### [Directions]
Retype the opening lines of the listing below, ending with the line that contains "pinky tip: (209, 197)", and leave out any pictures.

### [The data]
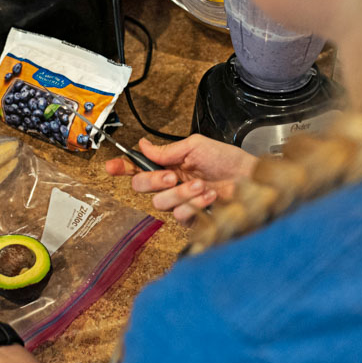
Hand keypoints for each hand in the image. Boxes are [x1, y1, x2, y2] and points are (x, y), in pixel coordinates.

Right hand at [104, 134, 256, 222]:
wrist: (250, 178)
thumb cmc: (228, 160)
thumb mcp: (196, 146)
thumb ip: (167, 150)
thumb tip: (142, 144)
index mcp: (168, 164)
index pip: (137, 166)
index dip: (121, 167)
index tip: (111, 167)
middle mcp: (170, 183)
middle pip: (140, 187)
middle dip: (154, 180)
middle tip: (173, 175)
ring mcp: (179, 201)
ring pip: (159, 203)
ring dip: (181, 193)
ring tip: (201, 184)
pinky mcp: (191, 218)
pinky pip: (179, 215)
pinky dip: (194, 204)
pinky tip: (209, 197)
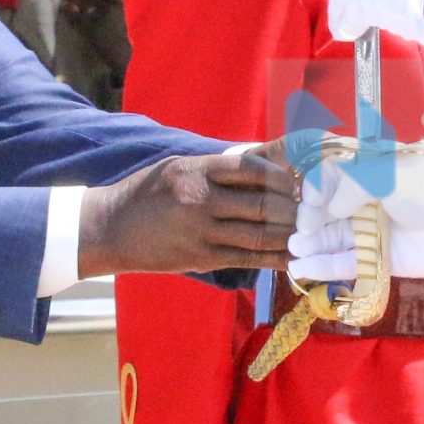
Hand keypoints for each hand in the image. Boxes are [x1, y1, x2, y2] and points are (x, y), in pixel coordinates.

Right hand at [79, 143, 298, 278]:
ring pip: (258, 234)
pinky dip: (274, 258)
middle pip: (261, 203)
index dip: (281, 175)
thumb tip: (267, 165)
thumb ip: (218, 168)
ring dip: (289, 234)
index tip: (297, 180)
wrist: (110, 228)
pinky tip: (293, 257)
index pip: (250, 168)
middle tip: (313, 208)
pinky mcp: (202, 257)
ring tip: (309, 231)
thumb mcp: (178, 167)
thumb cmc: (148, 193)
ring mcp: (201, 232)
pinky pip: (247, 258)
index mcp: (196, 170)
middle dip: (292, 207)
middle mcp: (200, 199)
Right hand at [286, 142, 423, 281]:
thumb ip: (351, 186)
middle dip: (309, 218)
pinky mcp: (376, 259)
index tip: (312, 199)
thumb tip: (329, 208)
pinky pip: (344, 263)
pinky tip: (302, 268)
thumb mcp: (386, 178)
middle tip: (303, 228)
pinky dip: (323, 266)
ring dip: (311, 243)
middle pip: (326, 210)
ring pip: (332, 238)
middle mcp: (365, 202)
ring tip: (294, 249)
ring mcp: (370, 232)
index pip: (330, 177)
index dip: (316, 187)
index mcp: (369, 175)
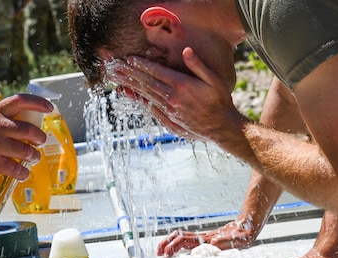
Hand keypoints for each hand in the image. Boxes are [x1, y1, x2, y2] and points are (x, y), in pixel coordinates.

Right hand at [0, 94, 52, 180]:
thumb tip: (29, 124)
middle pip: (30, 130)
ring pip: (26, 151)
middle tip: (40, 142)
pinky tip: (23, 173)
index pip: (21, 101)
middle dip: (40, 138)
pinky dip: (23, 173)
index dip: (39, 103)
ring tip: (33, 158)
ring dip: (34, 156)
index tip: (49, 108)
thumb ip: (4, 119)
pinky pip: (17, 169)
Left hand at [111, 47, 244, 143]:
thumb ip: (199, 66)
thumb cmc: (220, 102)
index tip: (129, 59)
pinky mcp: (170, 119)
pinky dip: (140, 100)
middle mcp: (172, 98)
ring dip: (132, 86)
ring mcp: (169, 110)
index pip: (157, 72)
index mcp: (182, 85)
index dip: (142, 64)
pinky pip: (151, 108)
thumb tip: (186, 51)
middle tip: (117, 67)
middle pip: (147, 83)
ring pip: (147, 95)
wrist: (221, 127)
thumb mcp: (214, 80)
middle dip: (131, 74)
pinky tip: (132, 96)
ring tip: (119, 80)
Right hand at [157, 221, 254, 256]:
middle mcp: (204, 238)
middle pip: (179, 238)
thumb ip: (226, 242)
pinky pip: (188, 240)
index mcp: (208, 239)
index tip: (165, 253)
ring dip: (170, 243)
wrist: (247, 225)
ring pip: (182, 238)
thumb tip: (212, 244)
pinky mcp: (207, 240)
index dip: (174, 247)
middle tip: (158, 253)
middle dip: (167, 244)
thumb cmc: (243, 234)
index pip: (185, 242)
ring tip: (162, 250)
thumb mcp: (237, 240)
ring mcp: (204, 238)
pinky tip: (175, 247)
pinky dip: (178, 243)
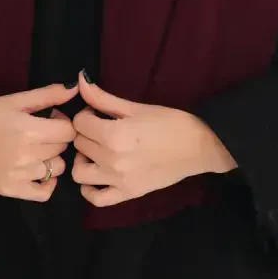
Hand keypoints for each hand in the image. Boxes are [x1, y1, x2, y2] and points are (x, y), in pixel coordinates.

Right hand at [0, 82, 79, 202]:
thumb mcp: (15, 100)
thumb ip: (48, 95)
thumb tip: (75, 86)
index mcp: (30, 131)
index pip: (68, 131)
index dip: (62, 122)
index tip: (50, 118)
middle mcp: (27, 156)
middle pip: (62, 149)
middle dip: (56, 138)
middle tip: (39, 131)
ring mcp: (19, 176)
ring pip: (56, 169)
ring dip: (50, 158)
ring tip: (35, 149)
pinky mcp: (10, 189)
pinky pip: (43, 194)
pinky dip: (46, 183)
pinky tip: (37, 170)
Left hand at [71, 70, 236, 208]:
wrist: (198, 146)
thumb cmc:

### [Answer to this task]
Hand keypoints for each hand in the image. Boxes are [x1, y1, x2, y2] and points are (x, y), in pixel coordinates.

Right hand at [104, 134, 256, 222]:
wrist: (250, 178)
thumb cmc: (228, 160)
thumb mcp: (196, 146)
thumb ip: (167, 150)
thumb tip: (142, 144)
index mcp: (168, 164)
index pip: (137, 166)
index dip: (121, 167)
index tip: (111, 167)
middle mcp: (170, 183)
middle pip: (140, 187)
middle dip: (154, 180)
middle tip: (173, 175)
ring mcp: (179, 201)
ring pip: (159, 203)
ring dip: (181, 193)
ring tip: (201, 184)
pinky mcp: (191, 218)
pinky pip: (179, 215)
pinky dip: (194, 204)
pinky tip: (209, 197)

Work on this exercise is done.